Note: The following information is only useful for a VST developer only . if you are not a VST developer, this information will only be useful for educational purposes since the files generated by TP will not have any meaning for you.
At the VST configuration dialog, you can enable VST debugging by pressing the debug icon. From that point on, any exception thrown by the VST (either user or a crash) will be caught by TP and written to a mini dump file, which will be saved to your temp dir (you will get the file name information by a tray message and a beep). TP will not unload or reload the VST, but it will keep saving mini dump files until it saves a maximum number of 10.
Loading these dump files to your debugger will help you detect where the problem might lie.
This feature allows you to press a VST control with your mouse and at the same time move a MIDI slider. These two items are then combined in a controller map automatically.
Note: Not all VSTs allow you to map their controls.
A VST can save its full (global) or partial (state) information in a preset. Turbo Play allows you to save/load presets:
Note that most VSTs do not have 'state' presets. Although you can load a preset at run time using a Script, usually the VST will delay the DSP thread and your entire sequence when doing that.
Enabling this option causes TP to measure the VST performance in milliseconds in the Effect list. The results are visible in the Profiler.
A freeszing process means that the audio output of a VST is cached before actually running the sequencer, instead of being calculated at runtime. This, as long as you do not want to change VST parameters at run time, will reduce cpu usage.
Note: At this time, freeze handles are not saved when project is saved.

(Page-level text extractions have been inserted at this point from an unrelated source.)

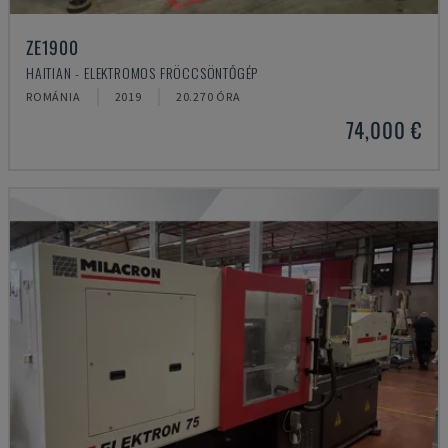
ZE1900
HAITIAN - ELEKTROMOS FRÖCCSÖNTŐGÉP
ROMÁNIA
2019
20.270 ÓRA
74,000 €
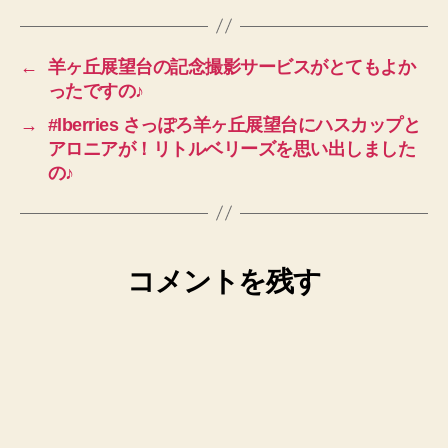
←
羊ヶ丘展望台の記念撮影サービスがとてもよか
ったですの♪
→
#lberries さっぽろ羊ヶ丘展望台にハスカップと
アロニアが！リトルベリーズを思い出しました
の♪
コメントを残す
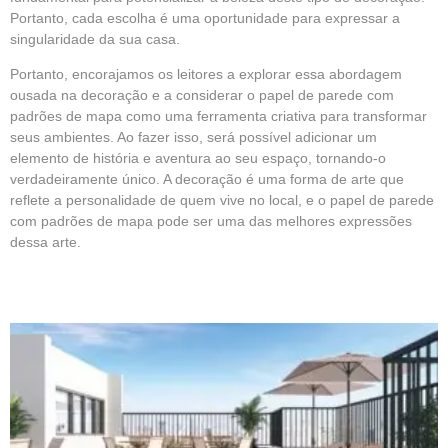
Portanto, cada escolha é uma oportunidade para expressar a
singularidade da sua casa.
Portanto, encorajamos os leitores a explorar essa abordagem
ousada na decoração e a considerar o papel de parede com
padrões de mapa como uma ferramenta criativa para transformar
seus ambientes. Ao fazer isso, será possível adicionar um
elemento de história e aventura ao seu espaço, tornando-o
verdadeiramente único. A decoração é uma forma de arte que
reflete a personalidade de quem vive no local, e o papel de parede
com padrões de mapa pode ser uma das melhores expressões
dessa arte.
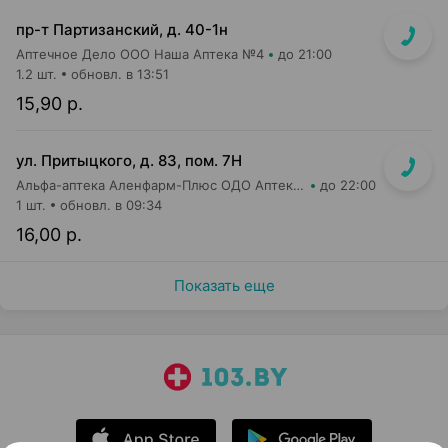
пр-т Партизанский, д. 40-1н
Аптечное Дело ООО Наша Аптека №4
до 21:00
1.2 шт.
обновл. в 13:51
15,90 р.
ул. Притыцкого, д. 83, пом. 7Н
Альфа-аптека Аленфарм-Плюс ОДО Аптека №14
до 22:00
1 шт.
обновл. в 09:34
16,00 р.
Показать еще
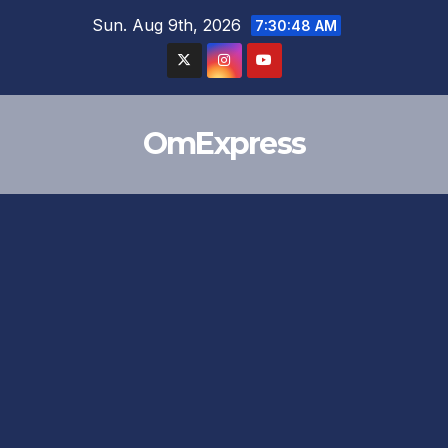
Skip
Sun. Aug 9th, 2026
7:30:49 AM
to
content
OmExpress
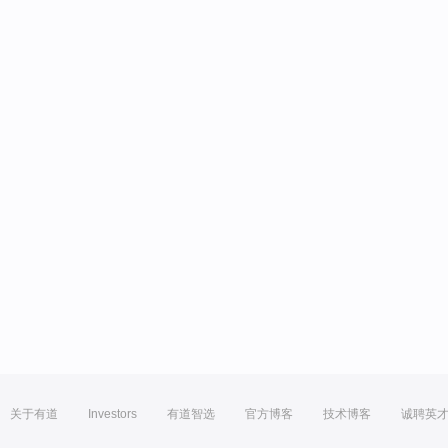
关于有道
Investors
有道智选
官方博客
技术博客
诚聘英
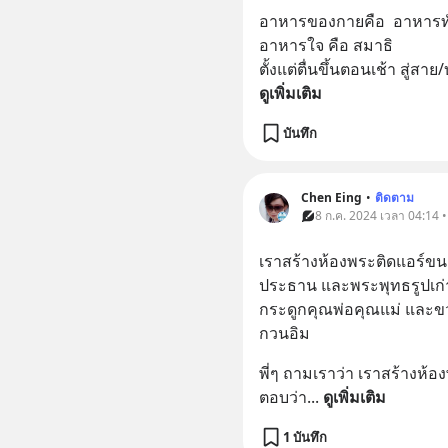
อาหารของกายคือ​  อาหารทั
อาหารใจ คือ สมาธิ
ตั้งแต่ตื่นขึ้นตอนเช้า​ สู่สาย
ดูเพิ่มเติม
บันทึก
Chen Eing
•
ติดตาม
8 ก.ค. 2024 เวลา 04:14 
เราสร้างห้องพระติดแอร์ข
ประธาน และพระพุทธรูปเก่า
กระดูกคุณพ่อคุณแม่ และขว
กวนอิม
พี่ๆ ถามเราว่า เราสร้างห้อ
ตอบว่า
... 
ดูเพิ่มเติม
1 บันทึก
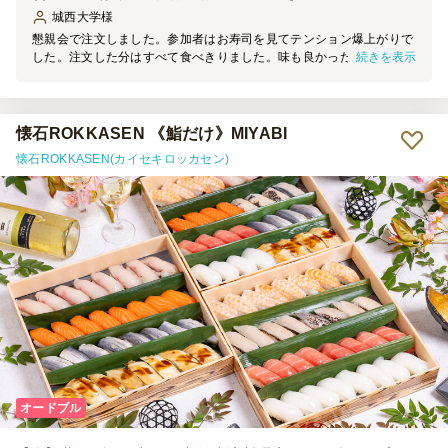
城西大学
様
懇親会で注文しました。参加者はお寿司を見てテンション爆上がりで
続きを表示
した。注文した分はすべて食べきりました。味も良かったですし、何
よりも豪華でした。お寿司は本当に外せないと思いました。地方から
の参加者からは「さすが東京だね」とおほめを言葉を頂きました。中
トロも美味しかったです。ただしお醤油がたりなかったので、その分
★を３にしました。お皿とお箸のサービスはありがたったです。で
懐石ROKKASEN 《鮨だけ》MIYABI
も、お醤油が足りないのには閉口しました。近くのコンビニで小ボト
懐石ROKKASEN(カイセキロッカセン)
ルを購入して乗り切りました。パック醤油より小ボトルが欲しかった
です。でも味・量ともに大満足です。また注文します。
オードブル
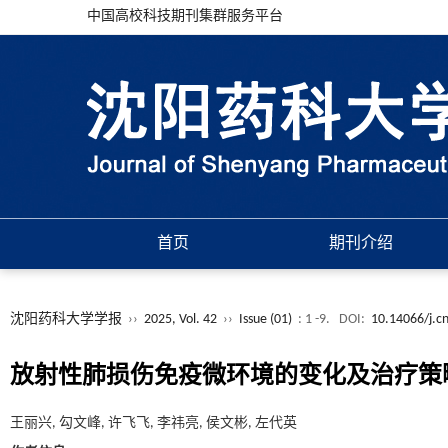
中国高校科技期刊集群服务平台
首页
期刊介绍
沈阳药科大学学报
››
2025, Vol. 42
››
Issue (01)
: 1 -9.
DOI:
10.14066/j.c
放射性肺损伤免疫微环境的变化及治疗策
王丽兴, 勾文峰, 许飞飞, 李祎亮, 侯文彬, 左代英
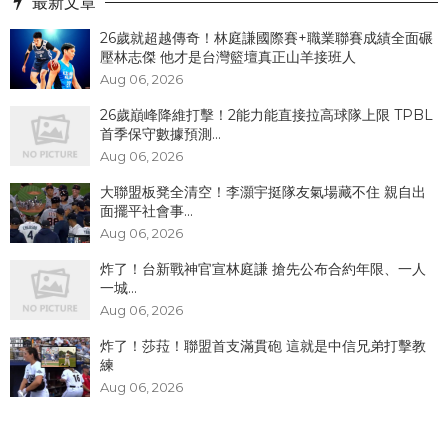
最新文章
26歲就超越傳奇！林庭謙國際賽+職業聯賽成績全面碾
壓林志傑 他才是台灣籃壇真正山羊接班人
Aug 06, 2026
26歲巔峰降維打擊！2能力能直接拉高球隊上限 TPBL
首季保守數據預測...
Aug 06, 2026
大聯盟板凳全清空！李灝宇挺隊友氣場藏不住 親自出
面擺平社會事...
Aug 06, 2026
炸了！台新戰神官宣林庭謙 搶先公布合約年限、一人
一城...
Aug 06, 2026
炸了！​莎菈！聯盟首支滿貫砲 這就是中信兄弟打擊教
練
Aug 06, 2026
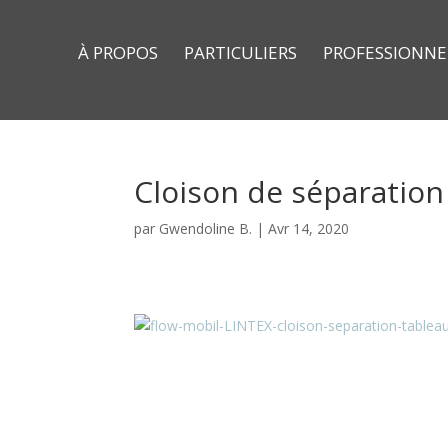
À PROPOS
PARTICULIERS
PROFESSIONNE
Cloison de séparation
par
Gwendoline B.
|
Avr 14, 2020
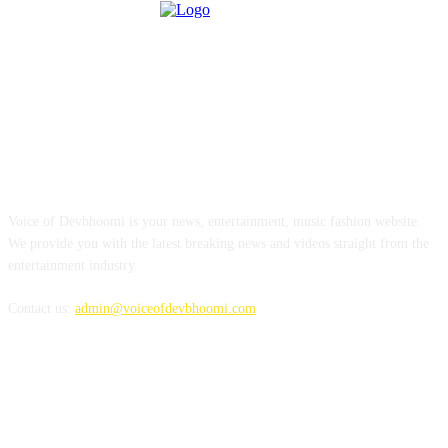
ABOUT US
Voice of Devbhoomi is your news, entertainment, music fashion website.
We provide you with the latest breaking news and videos straight from the
entertainment industry.
Contact us:
admin@voiceofdevbhoomi.com
FOLLOW US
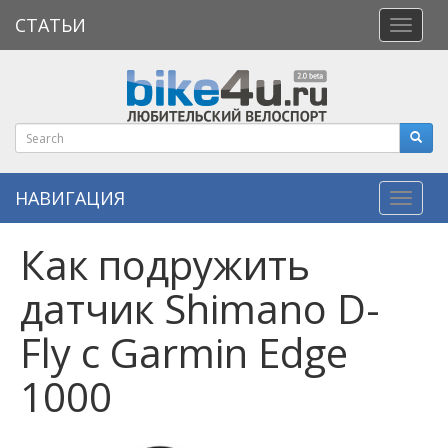
СТАТЬИ
Откры
меню
НАВИГАЦИЯ
Навиг
​Как подружить
датчик Shimano D-
Fly с Garmin Edge
1000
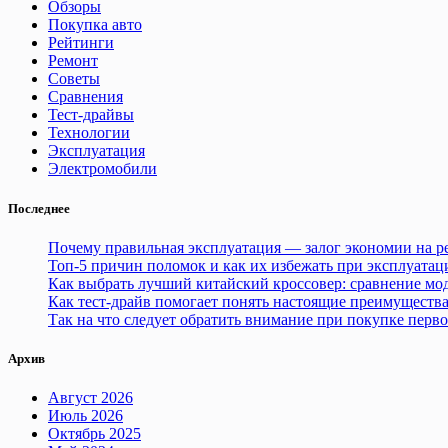
Обзоры
Покупка авто
Рейтинги
Ремонт
Советы
Сравнения
Тест-драйвы
Технологии
Эксплуатация
Электромобили
Последнее
Почему правильная эксплуатация — залог экономии на р
Топ-5 причин поломок и как их избежать при эксплуатац
Как выбрать лучший китайский кроссовер: сравнение мод
Как тест-драйв помогает понять настоящие преимуществ
Так на что следует обратить внимание при покупке перво
Архив
Август 2026
Июль 2026
Октябрь 2025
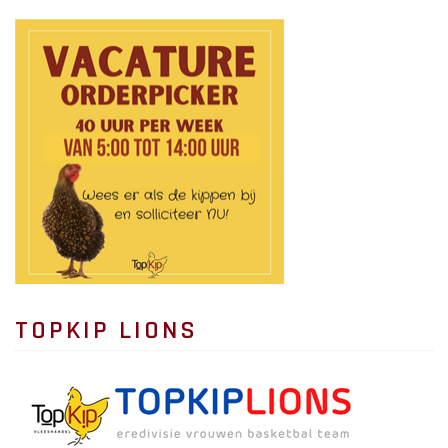
TOPKIP LIONS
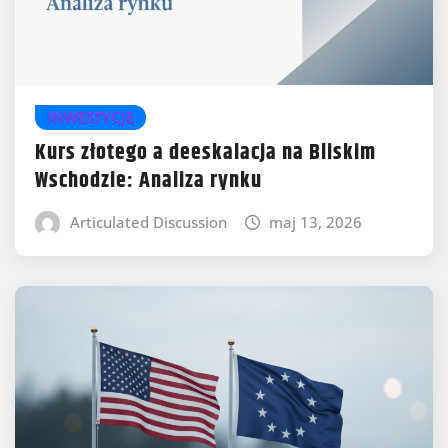
INWESTYCJE
Kurs złotego a deeskalacja na Bliskim
Wschodzie: Analiza rynku
Articulated Discussion
maj 13, 2026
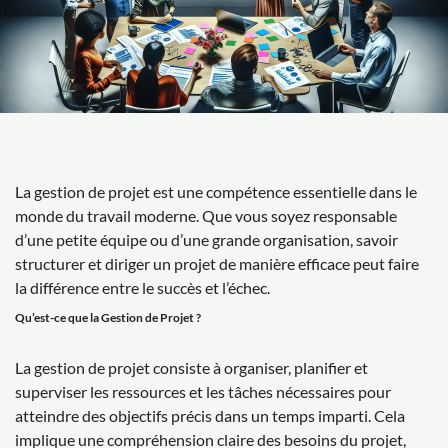
La gestion de projet est une compétence essentielle dans le
monde du travail moderne. Que vous soyez responsable
d’une petite équipe ou d’une grande organisation, savoir
structurer et diriger un projet de manière efficace peut faire
la différence entre le succès et l’échec.
Qu’est-ce que la Gestion de Projet ?
La gestion de projet consiste à organiser, planifier et
superviser les ressources et les tâches nécessaires pour
atteindre des objectifs précis dans un temps imparti. Cela
implique une compréhension claire des besoins du projet,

To manipulate freezing processes, right click the VST at the Device Manager. You can add an unlimited number of freezes and select the freeze you want to be used. TP saves as many audio caches as the number of VST audio outputs for each Freeze preset.
Note: You may change the "current" freeze at runtime, but Turbo Play performs some caching to the loading and it might have some lag when switching freezes. It is recommended to switch a freeze at a time when there is no "output" from the VST.
Note: Do not attempt to freeze a VST that is processed more than once in the same routing loop. For more, see Router and Visual Linker.
VST Remote Hosting allows a VST to be accessed over TCP/IP to either the same PC running TP or to a remote PC in your LAN. For more, see Remote VST.